1 Bale Street, Tower Hamlets, Mile End Old Town, Stepney
DAY Charles Head M 63 Stonemason Cambs., Cambridge
DAY Eliza Wife M 60 Cambs., Cambridge
DAY Charles Son M 24 Stonemason Holyhead, Wales
CLARKE Maria Lodger M 32 (Husband at sea) Mile End, Middx.

Note: after Charles DAY’s occupation it says “(wife absent)” while she, together with baby son Charles John, was a short distance away in Conway Terrace with two families named LIGHTON and CLARK

43 Conway Terrace, Tower Hamlets, Mile End Old Town
DAY Mary E. M 28 Seamstress Ireland, Youghill
DAY Charles J 6 Middx. Stepney

How Mary and baby Charles, aged respectively 21 and 6 months, came to be registered as 28 and 6 could be simply an enumerator’s error or possibly some sort of cover-up by Mary to conceal their true identities. By 1881 the family, always without Ada Louisa of course, is together again at Emmott Street, Mile End Old Town.

75 Emmott Street, Mile End Old Town, Tower Hamlets, Stepney
DAY Charles Head M 31 Stonemason North Wales
DAY Mary E. Wife M 28 Tailoress Ireland
DAY Charles J. Son 10 Scholar London
A 19th century house in Dongola Road  –  Mabel's parents would have lived in a house like this.
A 19th century house in Dongola Road – Mabel's parents would have lived in a house like this.

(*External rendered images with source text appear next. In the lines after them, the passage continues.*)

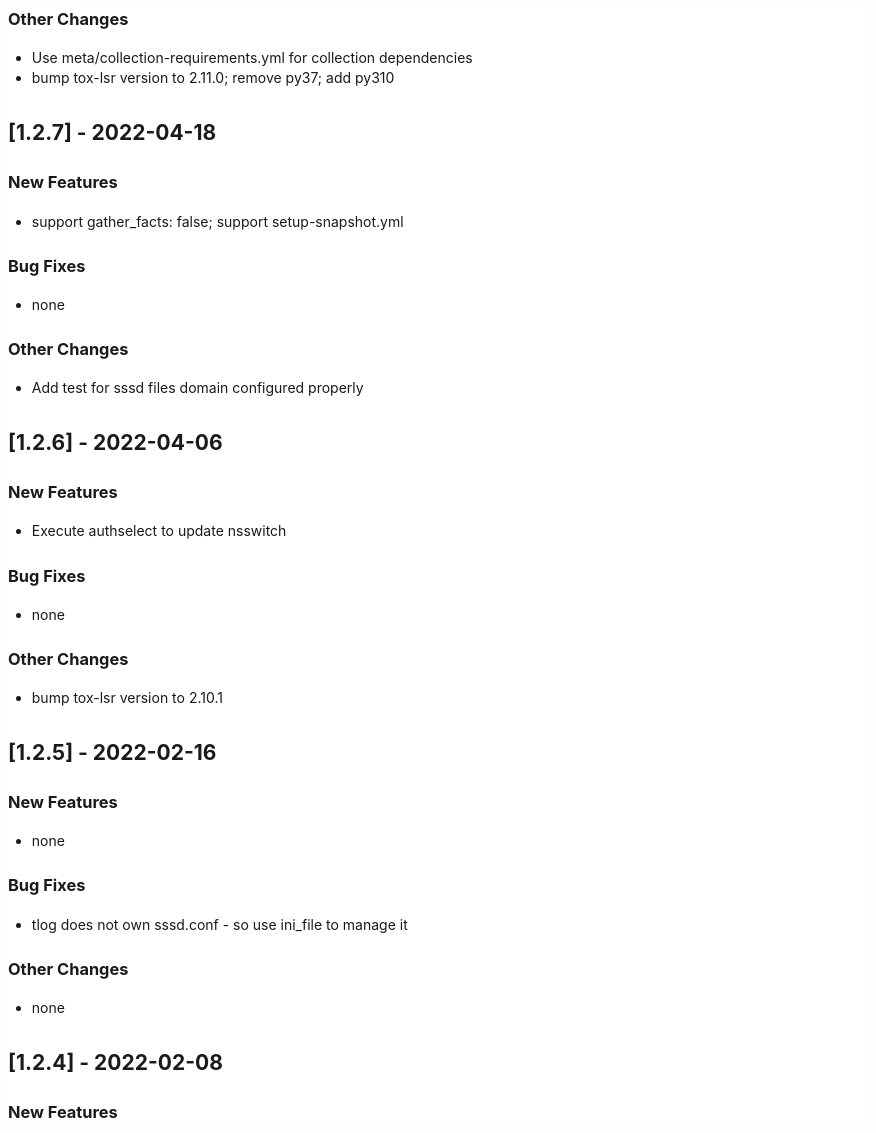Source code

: ### Other Changes

- Use meta/collection-requirements.yml for collection dependencies
- bump tox-lsr version to 2.11.0; remove py37; add py310

[1.2.7] - 2022-04-18
--------------------

### New Features

- support gather\_facts: false; support setup-snapshot.yml

### Bug Fixes

- none

### Other Changes

- Add test for sssd files domain configured properly

[1.2.6] - 2022-04-06
--------------------

### New Features

- Execute authselect to update nsswitch

### Bug Fixes

- none

### Other Changes

- bump tox-lsr version to 2.10.1

[1.2.5] - 2022-02-16
--------------------

### New Features

- none

### Bug Fixes

- tlog does not own sssd.conf - so use ini\_file to manage it

### Other Changes

- none

[1.2.4] - 2022-02-08
--------------------

### New Features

By the end of this decade they disappear from view. In March 1888 Charles, aged 38, described not as a stonemason but as a commercial traveller of Norris Street, Hoxton Old Town, Shoreditch, died of diphtheria, followed a few months later by his father Charles, “mason of West Ham”, at the age of 79. Mary Eliza, who registered her husband’s death, has not been found in the 1891 census; she was not with her parents and daughter at Dongola Street. She would have been 36 at the time of Charles’s death; Ada Louisa was not with her, and the probability is that her son Charles, then aged 18, would have been making his own way. So Mary Eliza may well have remarried; but the event, if there was one, has not been found, nor has her death.

What has been found, however, is the marriage of her daughter, Ada Louisa, then aged 27, on the 23rd September 1895 to Charles Edward SLAVEN, aged 39, a seaman born in Antigua, at St. Paul, Bow Common. The marriage was witnessed by her mother Mary Eliza and great-uncle Joseph HANAN. In the 1901 census, Ada Louisa and family turn up at 354 Mile End Road, Stepney:

Charles Edward SLAVEN Head M 45 Railway navvy b.Antigua
Ada Louisa SLAVEN Wife M 33 Tailoress b.Stepney
Edie M.E. SLAVEN Dau 3 b.Stepney
Daisy SLAVEN Dau 1 b.Stepney

So was there nothing wrong with the Charles/Mary Eliza DAY marriage after all? Was it sheer pressure of accommodation that made it more convenient for Ada Louisa to live with her grandparents? That she seems, moreover, to have been a healthy young woman able to attract a husband and bear children suggests that she had no major disability.